Repository: https://github.com/policedata/archive
| File | Rows describe |
|---|---|
pub_incidents.jsonl | One anonymized disciplinary incident per line. Officer identity is an HMAC-SHA256 token stable within a salt epoch; dates are at quarterly precision. |
pub_agency_scorecards.jsonl | Per-agency transparency grade (A–F) plus finding rate, publication-ban rate, and purge count. Computed daily. |
purge_events.jsonl | Confirmed removals/redirects/content-deletions detected on oversight-body sources. Each row links to the agency and the archived copy where available. |
manifest.json | Export metadata: timestamp, per-file row counts, format version. Consumers should check row counts to detect partial writes before importing. |
Schemas
Byte-stable machine-readable schemas ship alongside every export. Consumers validate against these before import.
| File | What it is |
|---|---|
schema.json | JSON Schema draft 2020-12. $defs per table; additionalProperties: false everywhere so unknown columns fail validation. Embeds the SPEC §9.2 rules as patterns: incident_quarter regex rejects exact dates, k_anon_cohort has a minimum of 5. |
schema.jsonld | JSON-LD @context mapping field names to schema.org and the project vocab URI. Consumers speaking semantic-web tooling can treat the JSONL rows as linked data by applying this context. |
Coming later
- Weekly Parquet snapshot on a public MinIO bucket — faster ingest for pandas / polars / DuckDB than JSONL. Same rows, different wire format.
- Stable redirect URLs for individual purges so feed readers can deep-link. Currently RSS <guid> values are URN-form only.
Federation
Sister accountability projects are welcome to fork or mirror the archive. Schemas are designed to interoperate — agency IDs use stable slugs, officer tokens use a published HMAC algorithm, and incident types follow a documented controlled vocabulary. If you're building something that should pull from the Ledger, the editor welcomes outreach via the contact form.

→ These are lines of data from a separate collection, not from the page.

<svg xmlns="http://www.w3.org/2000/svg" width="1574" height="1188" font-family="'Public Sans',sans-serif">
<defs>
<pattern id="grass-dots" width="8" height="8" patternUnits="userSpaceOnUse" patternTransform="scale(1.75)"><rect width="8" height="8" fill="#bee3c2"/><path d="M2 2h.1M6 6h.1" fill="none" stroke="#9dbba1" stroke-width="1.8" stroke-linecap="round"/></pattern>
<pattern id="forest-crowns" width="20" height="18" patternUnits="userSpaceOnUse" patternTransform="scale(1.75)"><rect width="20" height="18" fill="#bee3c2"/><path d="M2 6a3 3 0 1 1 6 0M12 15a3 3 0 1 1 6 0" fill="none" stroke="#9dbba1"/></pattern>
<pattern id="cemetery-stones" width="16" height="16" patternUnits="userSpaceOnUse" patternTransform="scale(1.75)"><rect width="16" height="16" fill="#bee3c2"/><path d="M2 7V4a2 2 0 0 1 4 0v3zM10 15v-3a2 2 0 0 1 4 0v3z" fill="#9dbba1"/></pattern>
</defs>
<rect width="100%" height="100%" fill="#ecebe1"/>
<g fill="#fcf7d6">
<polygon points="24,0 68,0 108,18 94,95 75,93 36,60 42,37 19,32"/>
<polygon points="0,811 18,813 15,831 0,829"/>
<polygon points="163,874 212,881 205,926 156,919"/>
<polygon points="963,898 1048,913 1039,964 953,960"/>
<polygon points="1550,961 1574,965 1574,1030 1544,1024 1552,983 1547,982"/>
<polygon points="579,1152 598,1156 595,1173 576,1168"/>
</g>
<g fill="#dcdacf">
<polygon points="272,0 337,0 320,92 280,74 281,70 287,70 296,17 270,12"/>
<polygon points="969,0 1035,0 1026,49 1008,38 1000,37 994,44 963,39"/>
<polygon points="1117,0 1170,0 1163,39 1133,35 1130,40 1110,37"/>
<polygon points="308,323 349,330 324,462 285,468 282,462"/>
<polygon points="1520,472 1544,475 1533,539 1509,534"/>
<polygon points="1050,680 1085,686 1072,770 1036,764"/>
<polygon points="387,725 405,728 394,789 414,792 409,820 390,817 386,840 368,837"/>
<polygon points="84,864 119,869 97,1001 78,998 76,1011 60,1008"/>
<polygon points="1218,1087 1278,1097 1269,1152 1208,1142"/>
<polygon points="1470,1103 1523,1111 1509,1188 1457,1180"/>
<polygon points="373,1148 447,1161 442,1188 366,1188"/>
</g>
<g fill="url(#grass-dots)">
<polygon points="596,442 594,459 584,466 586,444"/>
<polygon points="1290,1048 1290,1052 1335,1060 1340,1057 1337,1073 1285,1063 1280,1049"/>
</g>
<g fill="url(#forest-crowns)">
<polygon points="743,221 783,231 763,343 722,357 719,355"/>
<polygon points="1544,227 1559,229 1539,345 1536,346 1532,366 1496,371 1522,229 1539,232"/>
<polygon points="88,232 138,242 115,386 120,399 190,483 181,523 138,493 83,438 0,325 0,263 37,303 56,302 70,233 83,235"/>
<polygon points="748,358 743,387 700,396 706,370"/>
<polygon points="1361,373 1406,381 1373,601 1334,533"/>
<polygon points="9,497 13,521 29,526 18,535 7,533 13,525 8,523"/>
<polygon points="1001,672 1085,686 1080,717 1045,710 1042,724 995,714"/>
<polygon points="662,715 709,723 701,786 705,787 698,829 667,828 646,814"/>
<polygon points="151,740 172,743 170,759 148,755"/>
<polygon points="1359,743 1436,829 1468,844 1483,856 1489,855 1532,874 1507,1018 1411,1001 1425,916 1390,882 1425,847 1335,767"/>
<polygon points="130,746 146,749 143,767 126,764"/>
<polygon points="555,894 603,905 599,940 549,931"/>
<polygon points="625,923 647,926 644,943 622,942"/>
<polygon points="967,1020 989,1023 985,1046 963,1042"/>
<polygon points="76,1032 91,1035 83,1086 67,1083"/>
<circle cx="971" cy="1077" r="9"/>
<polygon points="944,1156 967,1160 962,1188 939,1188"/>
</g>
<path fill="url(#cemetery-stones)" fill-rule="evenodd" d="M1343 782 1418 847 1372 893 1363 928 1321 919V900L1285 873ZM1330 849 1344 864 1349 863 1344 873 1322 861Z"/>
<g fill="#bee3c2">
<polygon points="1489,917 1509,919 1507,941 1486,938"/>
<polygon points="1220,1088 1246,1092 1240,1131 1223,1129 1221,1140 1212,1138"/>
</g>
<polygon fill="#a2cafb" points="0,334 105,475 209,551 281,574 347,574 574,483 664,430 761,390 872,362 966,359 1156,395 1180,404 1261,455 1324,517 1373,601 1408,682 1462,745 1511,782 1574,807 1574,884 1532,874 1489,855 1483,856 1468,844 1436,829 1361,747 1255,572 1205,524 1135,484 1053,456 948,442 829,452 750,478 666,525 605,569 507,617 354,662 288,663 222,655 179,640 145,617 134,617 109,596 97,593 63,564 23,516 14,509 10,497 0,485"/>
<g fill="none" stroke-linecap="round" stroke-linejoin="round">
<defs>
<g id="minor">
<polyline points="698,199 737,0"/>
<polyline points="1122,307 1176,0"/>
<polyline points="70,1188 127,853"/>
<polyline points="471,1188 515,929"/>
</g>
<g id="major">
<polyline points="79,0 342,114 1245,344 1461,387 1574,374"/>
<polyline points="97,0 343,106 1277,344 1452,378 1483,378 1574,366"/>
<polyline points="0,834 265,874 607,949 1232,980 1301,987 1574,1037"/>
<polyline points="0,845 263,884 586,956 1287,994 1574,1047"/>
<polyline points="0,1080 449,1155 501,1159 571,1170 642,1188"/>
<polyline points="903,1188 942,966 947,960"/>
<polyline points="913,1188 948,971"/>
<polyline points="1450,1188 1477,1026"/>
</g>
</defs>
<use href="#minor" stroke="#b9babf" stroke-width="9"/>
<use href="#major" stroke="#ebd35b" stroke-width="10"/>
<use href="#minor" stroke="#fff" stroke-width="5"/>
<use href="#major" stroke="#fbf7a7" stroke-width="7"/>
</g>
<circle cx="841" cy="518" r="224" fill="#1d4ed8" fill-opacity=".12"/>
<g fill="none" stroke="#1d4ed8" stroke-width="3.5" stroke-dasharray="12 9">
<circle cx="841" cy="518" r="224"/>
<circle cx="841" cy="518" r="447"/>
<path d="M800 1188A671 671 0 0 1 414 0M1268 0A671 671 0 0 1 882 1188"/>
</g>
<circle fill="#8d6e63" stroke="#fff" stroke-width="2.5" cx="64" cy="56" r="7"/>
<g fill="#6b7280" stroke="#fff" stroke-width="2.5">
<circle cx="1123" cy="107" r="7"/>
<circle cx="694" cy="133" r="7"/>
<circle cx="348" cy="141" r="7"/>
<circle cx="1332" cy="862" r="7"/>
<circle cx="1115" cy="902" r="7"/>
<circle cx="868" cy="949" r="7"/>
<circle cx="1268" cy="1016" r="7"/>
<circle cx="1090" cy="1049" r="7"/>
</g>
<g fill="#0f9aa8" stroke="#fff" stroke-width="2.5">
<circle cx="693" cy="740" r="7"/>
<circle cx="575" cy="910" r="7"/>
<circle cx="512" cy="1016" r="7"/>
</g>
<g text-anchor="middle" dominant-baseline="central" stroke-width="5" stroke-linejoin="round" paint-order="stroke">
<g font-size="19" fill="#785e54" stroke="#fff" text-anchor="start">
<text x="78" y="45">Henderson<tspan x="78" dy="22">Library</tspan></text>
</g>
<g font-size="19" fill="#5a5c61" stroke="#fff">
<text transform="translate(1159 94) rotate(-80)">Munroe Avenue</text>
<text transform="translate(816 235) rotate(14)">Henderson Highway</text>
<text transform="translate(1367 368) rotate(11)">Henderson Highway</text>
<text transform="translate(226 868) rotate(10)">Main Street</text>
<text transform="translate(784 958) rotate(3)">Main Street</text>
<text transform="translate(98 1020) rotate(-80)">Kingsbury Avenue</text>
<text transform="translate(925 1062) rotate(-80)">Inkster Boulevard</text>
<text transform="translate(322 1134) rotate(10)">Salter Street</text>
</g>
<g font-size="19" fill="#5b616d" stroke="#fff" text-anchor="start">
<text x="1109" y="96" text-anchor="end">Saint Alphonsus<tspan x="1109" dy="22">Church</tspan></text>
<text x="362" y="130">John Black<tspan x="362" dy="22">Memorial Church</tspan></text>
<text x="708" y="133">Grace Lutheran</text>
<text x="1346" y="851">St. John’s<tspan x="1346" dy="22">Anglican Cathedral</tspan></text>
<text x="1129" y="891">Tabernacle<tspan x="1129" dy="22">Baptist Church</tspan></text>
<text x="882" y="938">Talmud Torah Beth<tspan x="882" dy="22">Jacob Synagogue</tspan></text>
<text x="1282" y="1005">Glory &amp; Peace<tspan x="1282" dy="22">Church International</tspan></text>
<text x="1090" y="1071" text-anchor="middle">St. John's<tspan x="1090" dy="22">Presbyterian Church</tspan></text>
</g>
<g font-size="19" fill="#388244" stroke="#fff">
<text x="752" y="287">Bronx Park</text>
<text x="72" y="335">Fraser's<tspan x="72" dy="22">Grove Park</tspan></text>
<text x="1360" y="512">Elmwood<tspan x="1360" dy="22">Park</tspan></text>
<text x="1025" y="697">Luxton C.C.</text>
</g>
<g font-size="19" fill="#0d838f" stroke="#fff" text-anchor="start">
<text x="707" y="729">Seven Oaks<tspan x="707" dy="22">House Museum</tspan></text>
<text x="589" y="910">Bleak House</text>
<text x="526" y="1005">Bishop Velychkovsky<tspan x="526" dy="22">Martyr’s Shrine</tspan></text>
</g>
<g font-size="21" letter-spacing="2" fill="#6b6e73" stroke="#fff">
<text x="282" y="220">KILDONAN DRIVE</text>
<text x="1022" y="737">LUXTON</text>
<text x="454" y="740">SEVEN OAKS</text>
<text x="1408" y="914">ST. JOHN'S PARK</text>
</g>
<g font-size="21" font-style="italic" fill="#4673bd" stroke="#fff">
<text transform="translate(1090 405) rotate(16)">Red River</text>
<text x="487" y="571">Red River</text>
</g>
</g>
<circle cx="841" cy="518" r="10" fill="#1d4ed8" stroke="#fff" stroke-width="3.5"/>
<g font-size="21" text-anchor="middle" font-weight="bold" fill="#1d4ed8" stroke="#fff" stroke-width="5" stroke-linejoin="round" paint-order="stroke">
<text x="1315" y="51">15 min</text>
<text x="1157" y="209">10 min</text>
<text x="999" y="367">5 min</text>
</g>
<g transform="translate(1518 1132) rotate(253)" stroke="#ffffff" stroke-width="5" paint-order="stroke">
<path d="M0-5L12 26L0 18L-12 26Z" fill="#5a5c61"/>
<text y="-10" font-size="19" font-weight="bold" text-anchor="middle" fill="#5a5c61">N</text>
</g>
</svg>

Known downstream projects: Tracking (In)justice, CBC Deadly Force, Big Local News.
License and attribution
Archive content is released under Creative Commons BY 4.0. Attribution: "policedata.ca / The Ledger" with a link to this page. Every row carries a source_capture_id that traces back to the archived original document via Wayback — verify against that source before republishing.
The live API
No JSON API exists yet — the bulk export is the supported interface. A thin REST layer may land later for lower-latency lookups, but the publication cadence is deliberately lagged (SPEC §9.2 sets a 60-day minimum between disposition and publication), so real-time is not a design goal.